As Katie expressed so well, “I remember when I wasn’t ready to move to Uganda. I remember when I wasn’t ready to kiss the people I loved the most goodbye. I remember when I didn’t have enough money to sponsor just ten children, and I remember when I wasn’t old enough to be a mother, and I remember when I didn’t know how to parent. I remember when I couldn’t cook for fifteen people and when I didn’t want to share my house and my things and my life with sick people and addicts. I remember when I was afraid of the slum community that now holds hundreds of friends and when I was terrified that my daughter would never walk and when I was scared that we would never heal after tragic loss. And I remember that never, not once, was I really as ready as I wanted to be. And I remember that God kept all His promises, every last one, in His perfect time.
This new season looms and I don’t know what is next. But He doesn’t need me to be ready for this season because He is ready. He just needs me to be clinging to His feet.

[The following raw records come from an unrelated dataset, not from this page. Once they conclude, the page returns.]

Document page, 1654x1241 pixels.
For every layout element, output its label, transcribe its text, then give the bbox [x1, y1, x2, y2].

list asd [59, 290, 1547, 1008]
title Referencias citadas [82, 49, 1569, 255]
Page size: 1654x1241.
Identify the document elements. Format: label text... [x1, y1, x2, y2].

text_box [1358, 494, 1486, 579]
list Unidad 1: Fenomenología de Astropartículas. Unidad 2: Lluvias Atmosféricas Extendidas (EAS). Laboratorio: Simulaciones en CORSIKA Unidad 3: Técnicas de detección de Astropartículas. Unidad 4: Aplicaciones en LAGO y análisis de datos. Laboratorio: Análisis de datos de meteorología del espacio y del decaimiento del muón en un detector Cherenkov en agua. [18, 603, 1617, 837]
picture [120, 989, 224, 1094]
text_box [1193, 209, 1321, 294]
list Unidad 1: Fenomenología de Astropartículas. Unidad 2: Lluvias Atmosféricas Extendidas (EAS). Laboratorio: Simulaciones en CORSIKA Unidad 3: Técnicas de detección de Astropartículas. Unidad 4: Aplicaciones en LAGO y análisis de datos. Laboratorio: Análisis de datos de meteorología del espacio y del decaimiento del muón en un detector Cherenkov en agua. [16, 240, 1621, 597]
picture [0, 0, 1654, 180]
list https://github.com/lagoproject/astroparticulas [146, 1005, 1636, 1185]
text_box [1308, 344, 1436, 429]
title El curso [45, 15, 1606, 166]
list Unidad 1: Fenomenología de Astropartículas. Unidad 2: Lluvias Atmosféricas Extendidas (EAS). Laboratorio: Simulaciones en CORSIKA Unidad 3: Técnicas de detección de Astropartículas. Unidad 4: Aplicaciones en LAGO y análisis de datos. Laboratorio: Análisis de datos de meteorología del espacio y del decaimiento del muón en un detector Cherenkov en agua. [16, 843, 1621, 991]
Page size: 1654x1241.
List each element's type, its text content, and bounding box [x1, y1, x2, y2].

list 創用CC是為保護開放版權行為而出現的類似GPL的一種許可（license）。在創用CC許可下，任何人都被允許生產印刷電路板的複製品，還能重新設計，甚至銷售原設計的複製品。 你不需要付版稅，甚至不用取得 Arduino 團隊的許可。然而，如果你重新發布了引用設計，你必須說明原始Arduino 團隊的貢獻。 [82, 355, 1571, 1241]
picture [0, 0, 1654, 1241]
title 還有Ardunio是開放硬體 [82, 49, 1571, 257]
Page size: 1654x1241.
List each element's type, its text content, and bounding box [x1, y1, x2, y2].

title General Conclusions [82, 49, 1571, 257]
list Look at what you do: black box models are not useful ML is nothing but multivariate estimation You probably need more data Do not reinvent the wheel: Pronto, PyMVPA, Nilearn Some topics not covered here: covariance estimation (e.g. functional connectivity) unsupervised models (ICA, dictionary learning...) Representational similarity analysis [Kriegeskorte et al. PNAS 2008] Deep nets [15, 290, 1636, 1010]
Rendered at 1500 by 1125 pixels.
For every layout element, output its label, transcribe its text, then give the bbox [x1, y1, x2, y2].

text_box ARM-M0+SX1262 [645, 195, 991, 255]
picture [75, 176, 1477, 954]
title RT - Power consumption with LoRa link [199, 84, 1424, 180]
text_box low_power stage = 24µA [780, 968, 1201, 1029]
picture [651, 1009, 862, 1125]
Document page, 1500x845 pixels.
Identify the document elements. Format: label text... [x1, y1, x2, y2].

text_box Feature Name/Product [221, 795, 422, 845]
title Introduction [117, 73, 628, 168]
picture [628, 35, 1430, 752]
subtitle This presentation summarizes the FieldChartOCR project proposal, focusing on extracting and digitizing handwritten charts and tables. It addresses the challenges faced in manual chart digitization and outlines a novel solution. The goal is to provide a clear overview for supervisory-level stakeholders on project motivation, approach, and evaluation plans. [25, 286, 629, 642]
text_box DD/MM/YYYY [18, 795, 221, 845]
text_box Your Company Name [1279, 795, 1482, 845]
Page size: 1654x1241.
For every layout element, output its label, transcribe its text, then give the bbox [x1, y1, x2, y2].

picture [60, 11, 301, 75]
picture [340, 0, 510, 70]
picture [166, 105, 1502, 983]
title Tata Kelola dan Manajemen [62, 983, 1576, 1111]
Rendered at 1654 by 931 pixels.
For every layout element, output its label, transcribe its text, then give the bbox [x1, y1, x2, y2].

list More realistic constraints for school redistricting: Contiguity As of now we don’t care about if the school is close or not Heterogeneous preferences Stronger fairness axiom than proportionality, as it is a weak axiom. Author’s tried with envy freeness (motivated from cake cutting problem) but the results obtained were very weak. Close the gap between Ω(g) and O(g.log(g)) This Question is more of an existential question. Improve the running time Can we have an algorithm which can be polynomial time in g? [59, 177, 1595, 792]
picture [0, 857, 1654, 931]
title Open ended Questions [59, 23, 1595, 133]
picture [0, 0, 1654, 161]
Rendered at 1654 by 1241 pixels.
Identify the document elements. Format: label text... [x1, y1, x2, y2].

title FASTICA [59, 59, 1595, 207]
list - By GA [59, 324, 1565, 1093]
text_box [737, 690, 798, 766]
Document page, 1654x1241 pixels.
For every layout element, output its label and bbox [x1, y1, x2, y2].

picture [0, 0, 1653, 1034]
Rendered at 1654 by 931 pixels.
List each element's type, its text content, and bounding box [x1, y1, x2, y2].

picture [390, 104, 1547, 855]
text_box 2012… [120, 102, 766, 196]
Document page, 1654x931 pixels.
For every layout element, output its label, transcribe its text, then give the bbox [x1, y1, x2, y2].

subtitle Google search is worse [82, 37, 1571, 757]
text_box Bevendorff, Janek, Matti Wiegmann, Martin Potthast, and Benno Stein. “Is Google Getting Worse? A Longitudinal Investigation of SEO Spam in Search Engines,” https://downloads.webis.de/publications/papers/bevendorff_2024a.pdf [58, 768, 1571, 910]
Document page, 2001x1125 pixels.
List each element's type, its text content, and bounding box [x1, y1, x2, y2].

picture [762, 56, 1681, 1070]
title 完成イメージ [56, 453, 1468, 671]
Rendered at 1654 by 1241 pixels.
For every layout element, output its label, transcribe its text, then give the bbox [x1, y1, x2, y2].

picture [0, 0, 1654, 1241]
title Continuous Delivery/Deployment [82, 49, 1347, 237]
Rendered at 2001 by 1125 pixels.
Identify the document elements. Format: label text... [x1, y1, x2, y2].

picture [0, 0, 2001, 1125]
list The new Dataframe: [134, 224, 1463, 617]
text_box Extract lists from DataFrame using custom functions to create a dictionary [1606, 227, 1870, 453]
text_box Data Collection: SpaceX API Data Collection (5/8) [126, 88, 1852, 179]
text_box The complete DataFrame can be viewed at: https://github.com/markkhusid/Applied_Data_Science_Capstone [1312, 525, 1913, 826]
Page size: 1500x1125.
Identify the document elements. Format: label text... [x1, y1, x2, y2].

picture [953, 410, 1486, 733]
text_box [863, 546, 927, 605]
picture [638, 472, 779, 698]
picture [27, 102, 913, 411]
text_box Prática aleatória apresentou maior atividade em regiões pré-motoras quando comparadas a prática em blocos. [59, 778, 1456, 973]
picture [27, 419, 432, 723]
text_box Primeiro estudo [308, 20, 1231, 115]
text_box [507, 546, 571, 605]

Now. This is where He has called us.”
“People tell me I am brave. People tell me I am strong. People tell me good job. Well here is the truth of it. I am really not that brave, I am not really that strong, and I am not doing anything spectacular. I am just doing what God called me to do as a follower of Him. Feed His sheep, do unto the least of His people.”
“I want to give everything, no matter the cost, because I believe that nothing is a sacrifice in light of eternity with Christ.”
“The goal of the book [“Kisses From Katie”] was for other people to be encouraged that, in small steps of obedience to God, he can create something more extraordinary than you could have imagined. When people come into my story from this side of things, they might say, ‘Oh, this young girl has this organization and all these children—either she’s totally crazy or she’s gotta’ be incredible.’ I’m neither, but the story started with one open door of going to this third-world country. I said yes, and then God placed needs in front of me, and I tried to meet them in the best way I could.
I think prayer is key. I would encourage people to follow and obey, and try to serve others one step at a time, whoever is in front of them. If there is an open door to go to a foreign country and it is something you want to explore, walk through the open door. Once you get there, God will open other doors and bring needs to you. And as you meet the needs right in front of you, he can build something different than we ever would have thought or planned.”
“Maybe courage is not at all about the absence of fear but about obedience even when we are afraid. Courage is trusting when we don’t know what is next, leaning into the hard and knowing that it will be hard, but more, God will be near. Maybe bravery is just looking fear in the face and telling it that it does not win because I have known The Lord here. I have known The Lord in the long, dark night.
We still tremble, but more than that we have faith. Even though we feel uncertain, we press into a God who is so certain, so sure, so steady. He carries us, He lifts our heads. And His unfailing love and comfort becomes our courage and our hope.”
So what is God’s will for you? Be faithful to do what He sets before you. Move forward through one door, and He will open another. Trust, and, as God has told me very seriously: make sure to do nothing out of fear.